Passage provided:
|Chevron Improves Direct Coal Liquefaction|
|Monday - March 26, 2012|
We submit herein yet another example of the technology developed by a core team of scientists at California's Chevron, wherein a "slurry", or blend, of fine Coal particles in a carrier fluid is directly hydrogenated and converted into liquid hydrocarbons.
We have made report of closely-related Chevron developments previously, as in:
"United States Patent 4,350,582 - Two-Stage Coal Liquefaction Process; 1982; Joel Rosenthal, et. al.; Assignee: Chevron Research Company, San Francisco; Abstract: Disclosed is a two-stage process for the production of clean liquid hydrocarbons from coal. In the process sub-divided coal is dissolved in a process-derived solvent. The dissolver effluent is passed through a catalytic reactor operating under hydrocracking conditions, to produce normally liquid products and recycle solvent"; and:
"United States Patent 4,358,359 - Two-Stage Coal Liquefaction Process; 1982; Joel Rosenthal, et. al.; Assignee: Chevron Research Company, San Francisco; Abstract: Disclosed is a two-stage process for the production of clean liquid hydrocarbons from coal. In the process subdivided coal is dissolved in a process derived solvent. The dissolver effluent is passed through a catalytic reactor operating under hydrocracking conditions, to produce normally liquid products and recycle solvent. The solvent is further cooled to precipitate unconverted heptane-insolubles prior to recycle to the dissolution stage".
The United States Patent that is the subject of this dispatch represents a further refinement of the Chevron Coal liquefaction technology represented by those Disclosures; and, in plain fact, absent now the technical consultants we once relied on for guidance, we will have difficulty differentiating the technologies for you; that is, explaining how they differ enough, one from the other, to have warranted issuance of separate patents.
However, all these Chevron processes have been cited as precedent art by later Coal conversion inventions, some with intriguing implications; and, we wanted to make certain that we had them all recorded for you before introducing those later developments.

Exercise data:
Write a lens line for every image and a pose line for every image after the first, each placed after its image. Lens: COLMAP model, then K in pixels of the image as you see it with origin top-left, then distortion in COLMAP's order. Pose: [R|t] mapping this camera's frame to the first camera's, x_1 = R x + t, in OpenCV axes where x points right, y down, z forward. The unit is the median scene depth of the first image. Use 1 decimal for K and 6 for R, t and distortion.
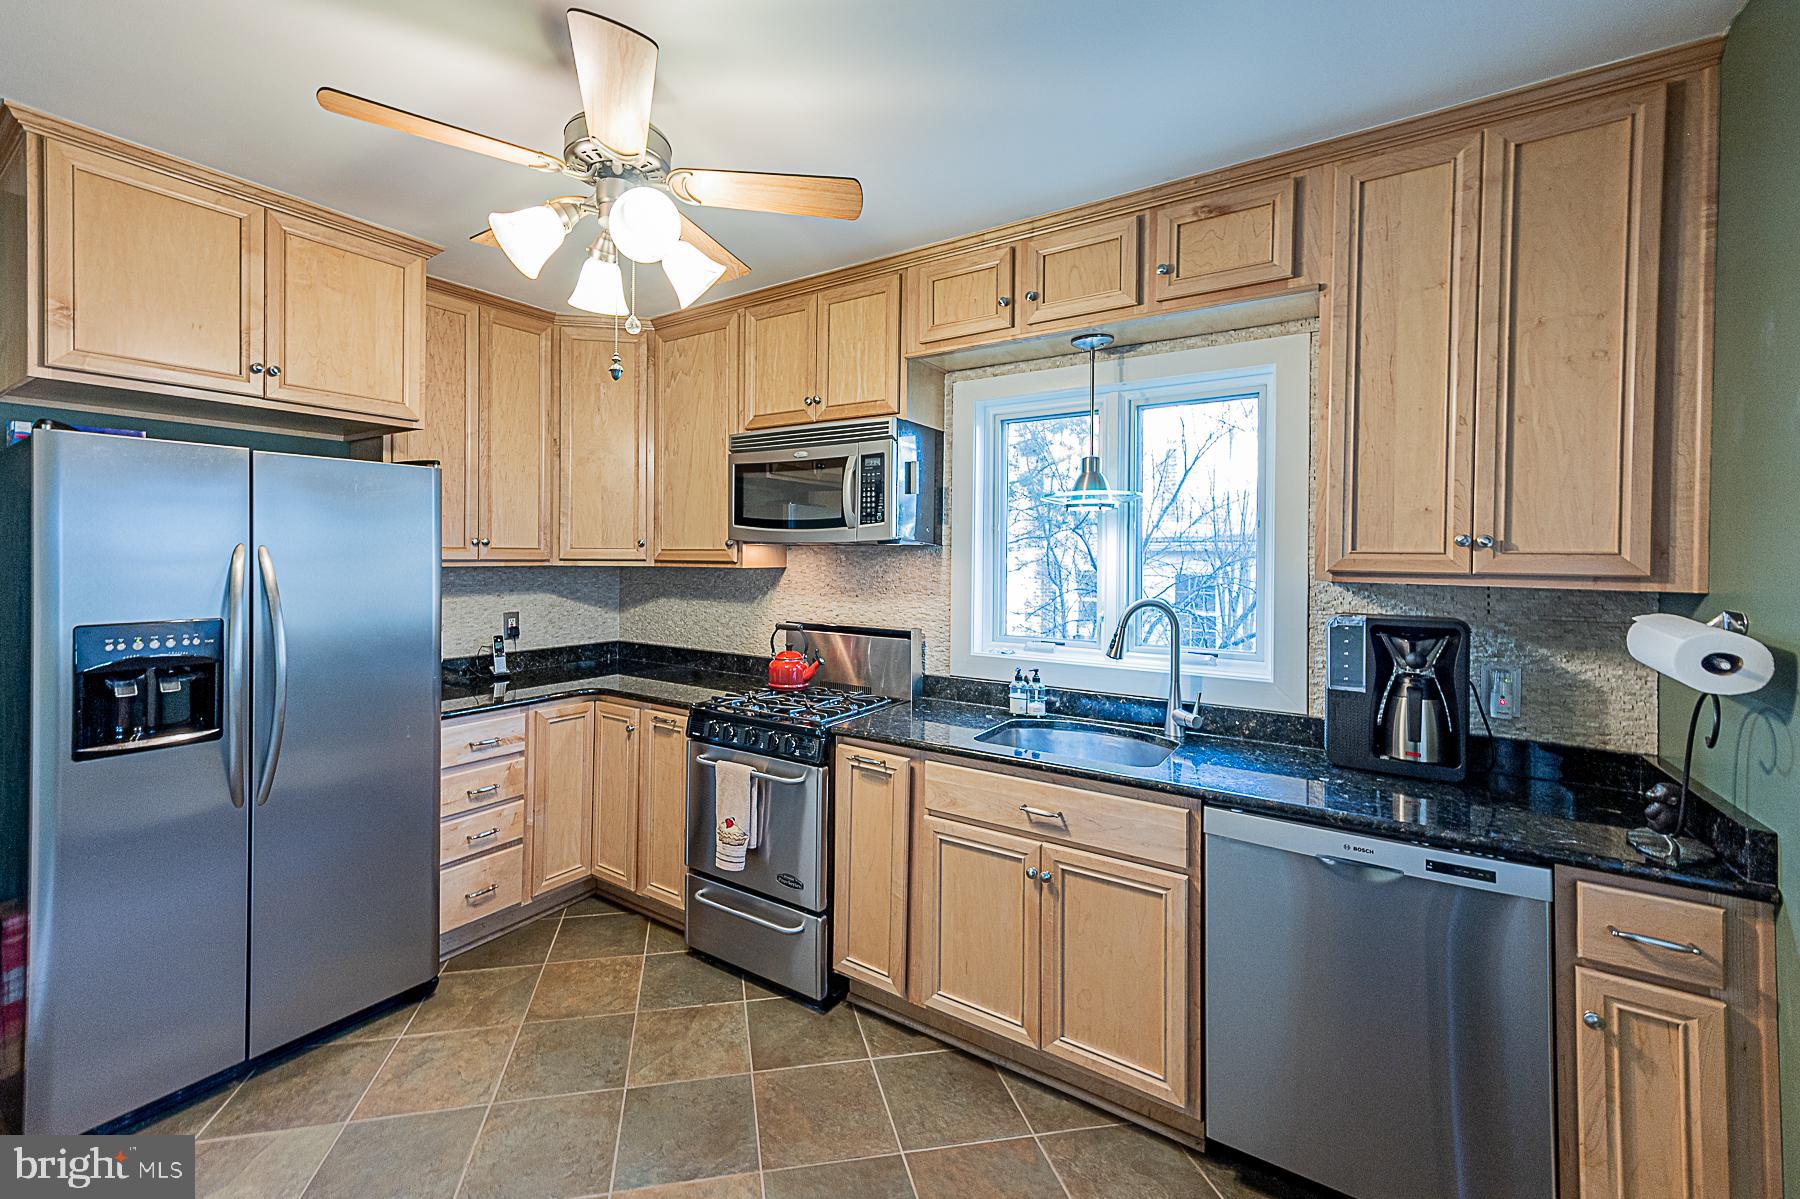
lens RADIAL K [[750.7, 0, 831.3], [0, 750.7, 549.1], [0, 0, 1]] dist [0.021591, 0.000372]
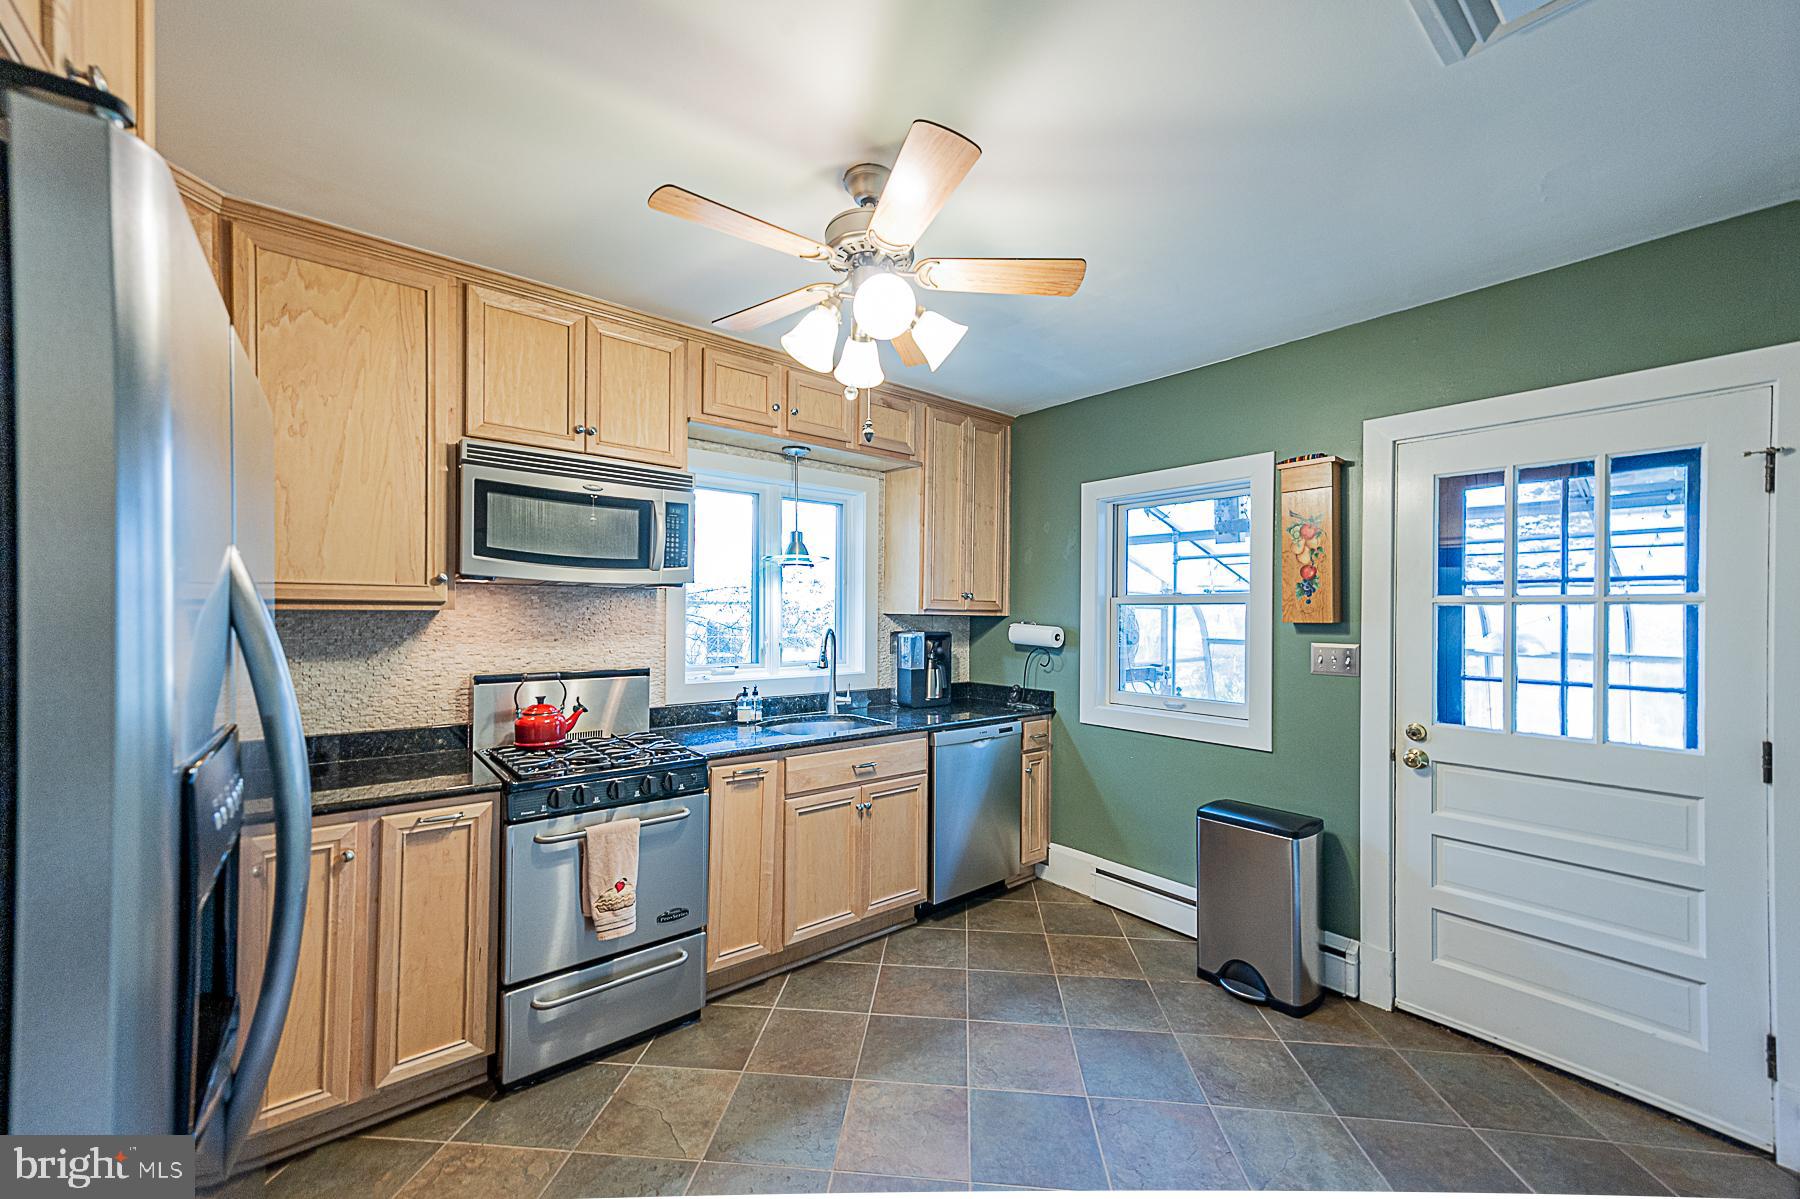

Work instructions:
(a) Using the article on Chevron's coal liquefaction work, answer the following:
(i) What date is given beneath the headline?
(ii) Which company, in which city, is named as assignee of both quoted patents?
(iii) In the abstract of United States Patent 4,358,359, what is done to the solvent before it is recycled to the dissolution stage?
(b) From the article on Chevron's coal liquefaction work, return word for word the part that opens with the words containing "The United States" and closes with "of separate patents.".

List of answers:
(a)
(i) Monday - March 26, 2012
(ii) Chevron Research Company, San Francisco
(iii) It is further cooled to precipitate unconverted heptane-insolubles.

(b)
The United States Patent that is the subject of this dispatch represents a further refinement of the Chevron Coal liquefaction technology represented by those Disclosures; and, in plain fact, absent now the technical consultants we once relied on for guidance, we will have difficulty differentiating the technologies for you; that is, explaining how they differ enough, one from the other, to have warranted issuance of separate patents.